In late 2013, Pew also showed consistent majority support for "allowing a patient to die" in some circumstances. While they note support has dropped slightly over the past few decades, their question wording is not very specific; it makes no mention of the terminally ill standard or of patients needing to request assistance. Interestingly, despite Ross Douthat's recent claim to the contrary, Pew reports only a small difference across party lines.
Beyond support for the right to death with dignity as a concept, majorities also want this right for themselves. Pew found a majority (57%) saying they would personally tell their doctor "to stop treatment so they could die" if were terminally ill and in pain.
Support for death-with-dignity laws around the country
Majorities around the country support the death-with-dignity laws debated in each state. Polls in Hawaii (of doctors), California, Montana, New Jersey, Connecticut, and Vermont (where death-with-dignity became legal without much fanfare) show consistent, clear support. Note in these polls the question wording more closely tracks the actual bills under discussion, which are quote narrowly proscribed: allowing doctors, upon request, to provide life-ending prescriptions for terminally ill, mentally competent patients to self-administer.
The narrow defeat of Massachusetts's death-with-dignity measure in 2012 teaches us an additional lesson. Opponents of the measure outspent supporters 5-to-1 in the final weeks, and with far slicker ads. And even in heavily Catholic Massachusetts, as the New York Times reports, the controversy was in the details--requiring patients to consult a psychiatrist in some but not all cases, or to notify their families in advance of their decision. The controversy was not in the core value itself, which consistently enjoyed majority support in public statewide polling. Changes in the bill language--and supporters' campaign tactics--could likely yield a very different outcome next time.

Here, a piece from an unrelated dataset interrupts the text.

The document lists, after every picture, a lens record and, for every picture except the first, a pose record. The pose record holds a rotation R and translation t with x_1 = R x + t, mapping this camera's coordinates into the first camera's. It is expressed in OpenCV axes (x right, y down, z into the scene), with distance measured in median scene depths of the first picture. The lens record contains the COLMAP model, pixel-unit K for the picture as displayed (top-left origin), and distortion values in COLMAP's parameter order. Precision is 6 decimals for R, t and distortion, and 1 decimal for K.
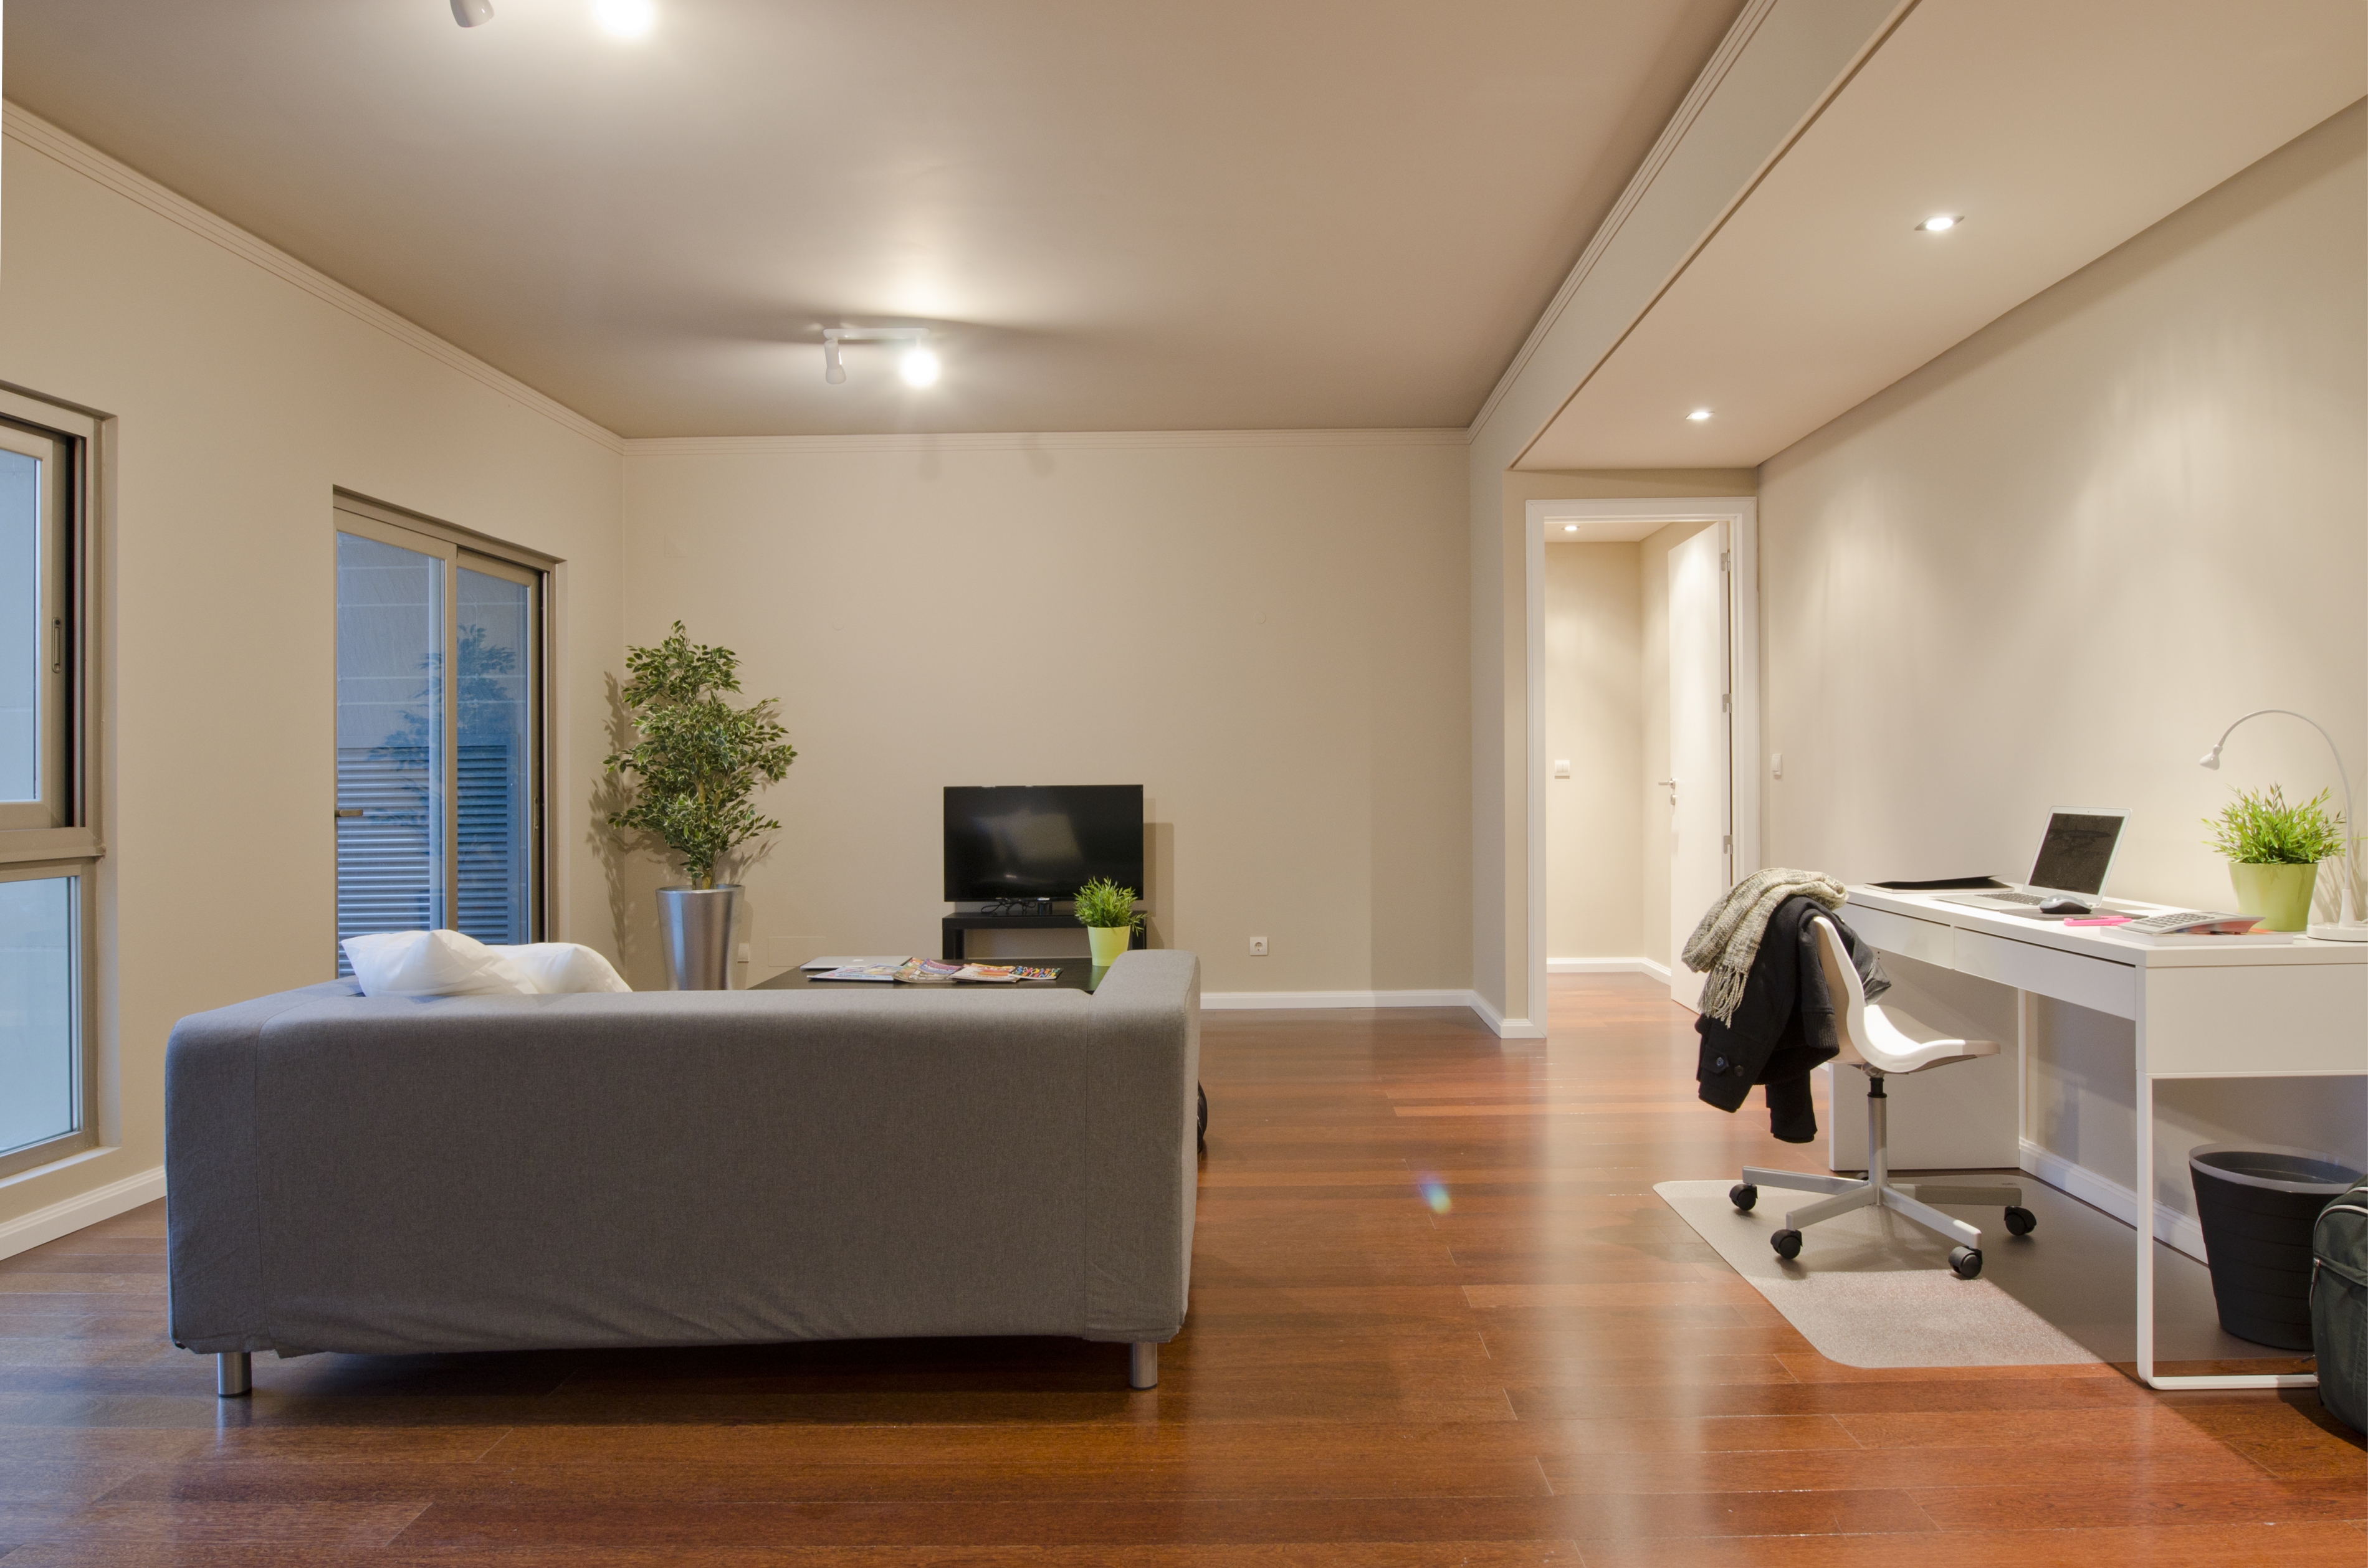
lens RADIAL K [[1528.1, 0, 1188.5], [0, 1528.1, 783.3], [0, 0, 1]] dist [-0.016417, -0.000425]
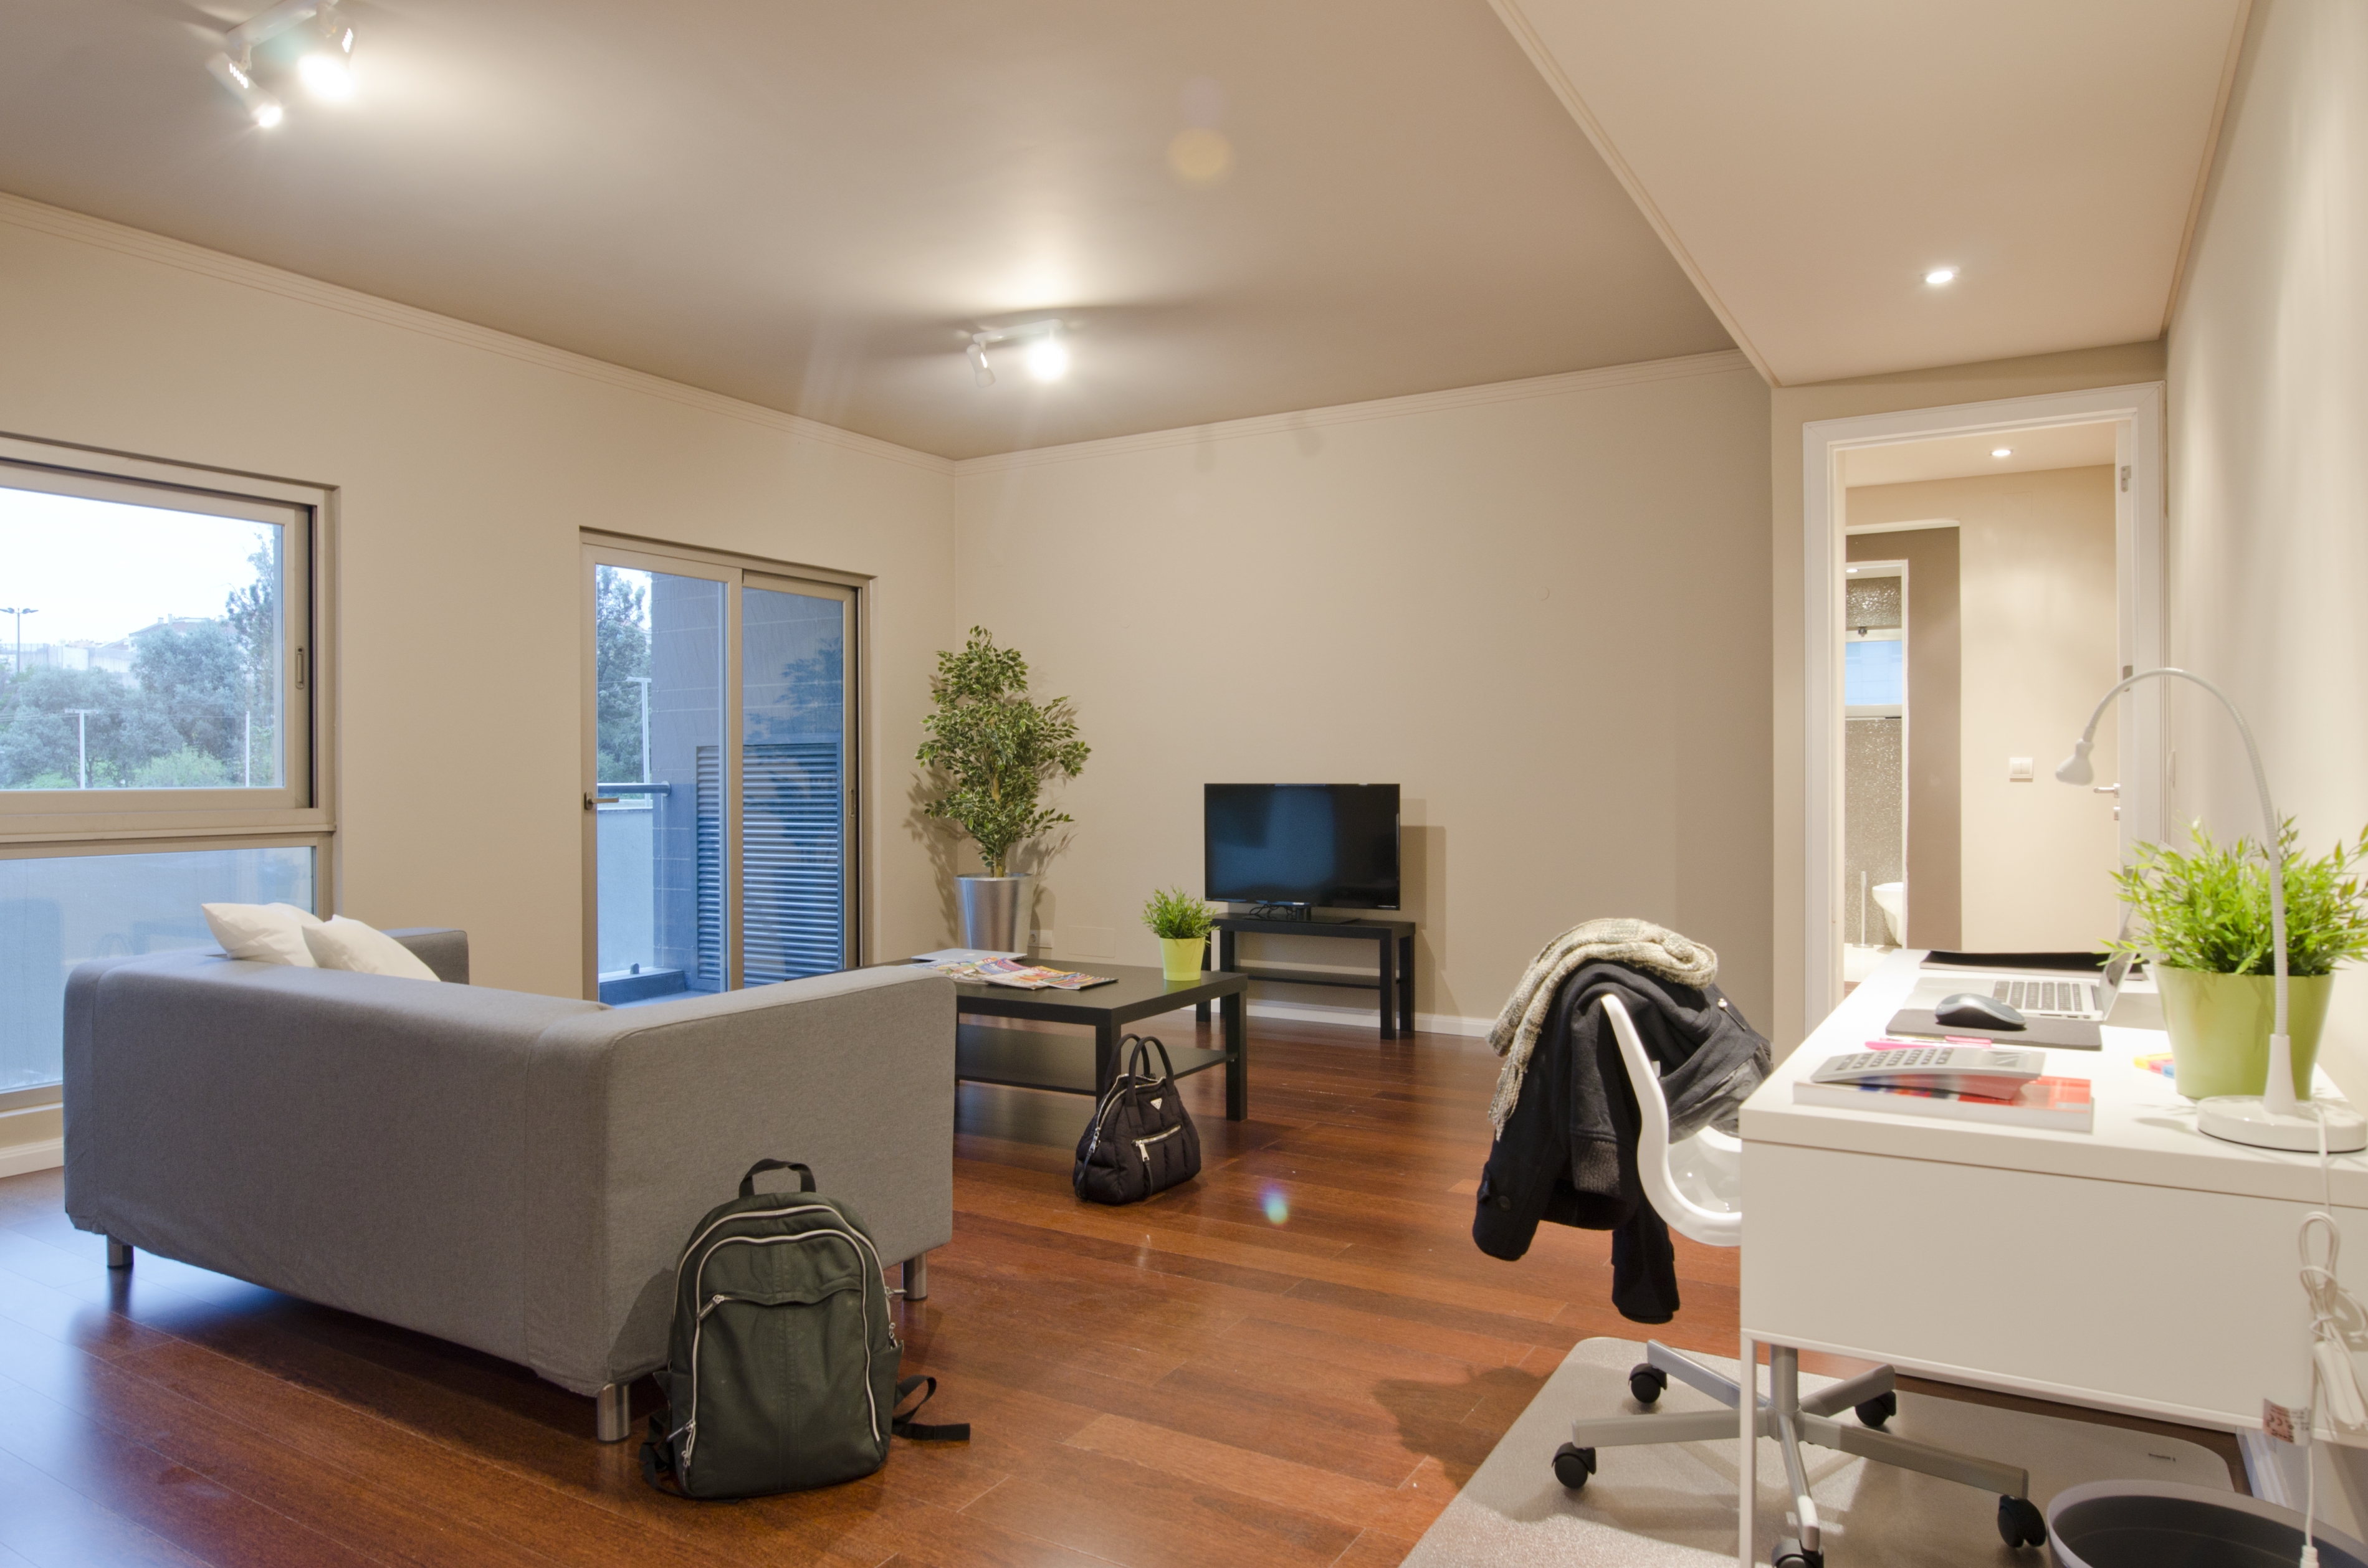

Almost like requiring background checks for gun purchases, or allowing the use of birth control, death with dignity is an issue with consistent majority support that somehow endures being described as "controversial." And with all three issues, a vocal minority has been given a disproportionately outsized platform.
So perhaps given the Massachusetts measure, or other wedge issue debates, state legislators around the country feel the safer move is to simply do nothing. But far from safe, this course puts so many in daily anguish, as patients and their families struggle with physical and emotional depletion. And like another universal family issue--child care--the absence of a strong national policy conversation makes these struggles solitary. What could unify us, in fact isolates us.
Courageous Brittany Maynard has started to bring people together. Her website has attracted 3.5 million unique visitors, and over 300,000 people have signed an online card to wish her well. On November 1, she plans to end her life. She has said: "I won't live to see the death-with-dignity movement reach critical mass, but I call on you to carry it forward." I hope legislators and political groups gather their own courage and heed her call.